Pakistani politician

Rabia Azfar Nizami is a Pakistani politician who had been a member of the Provincial Assembly of Sindh from August 2018 to August 2023.

Born on 18 Dec 1971 did Bachelor of Engineering from Dawood College of Engineering and Technology, 26 years of IT Career, Alma mater of Microsoft and Education Activist. Rabia is also a Member Orphanage Board of Sindh Social Welfare Department and Member of Education Steering Committee of Sindh. She is also an Education Activist with a keen interest in public education reforms in Sindh, she wrote many articles on education issues in Sindh province. Rabia Azfar raise her voice for education on many platforms.

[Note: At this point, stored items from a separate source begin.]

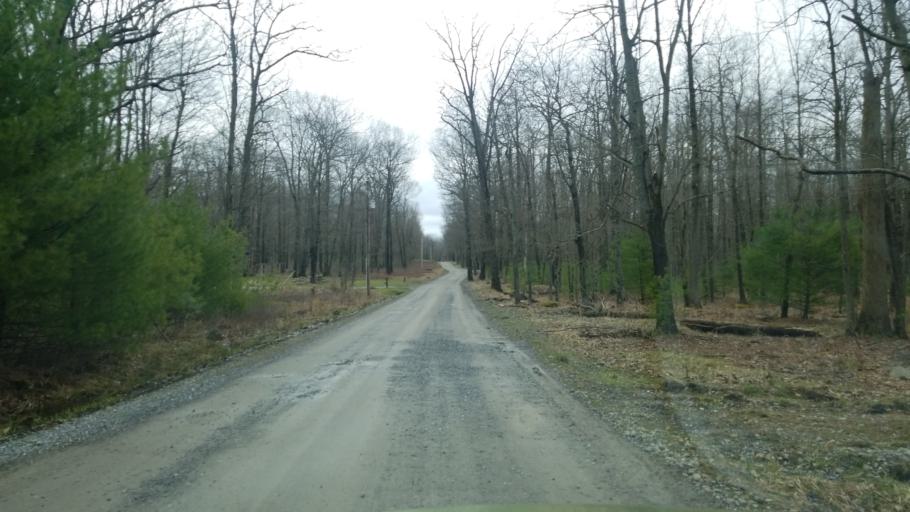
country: US
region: Pennsylvania
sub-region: Clearfield County
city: Shiloh
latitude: 41.1763
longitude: -78.3154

She also works for issues related to Child Protection and Child Rights and Thalassemia.

==Political career==

She was elected to the Provincial Assembly of Sindh as a candidate of Pakistan Tehreek-e-Insaf (PTI) on a reserved seat for women which was on the base of a quota in the 2018 Pakistani general election. Following her successful election, PTI nominated her for the office of Deputy Speaker of Provincial Assembly of Sindh. On 15 August 2018, she received 59 votes and lost the seat to Rehana Leghari who secured 98 votes.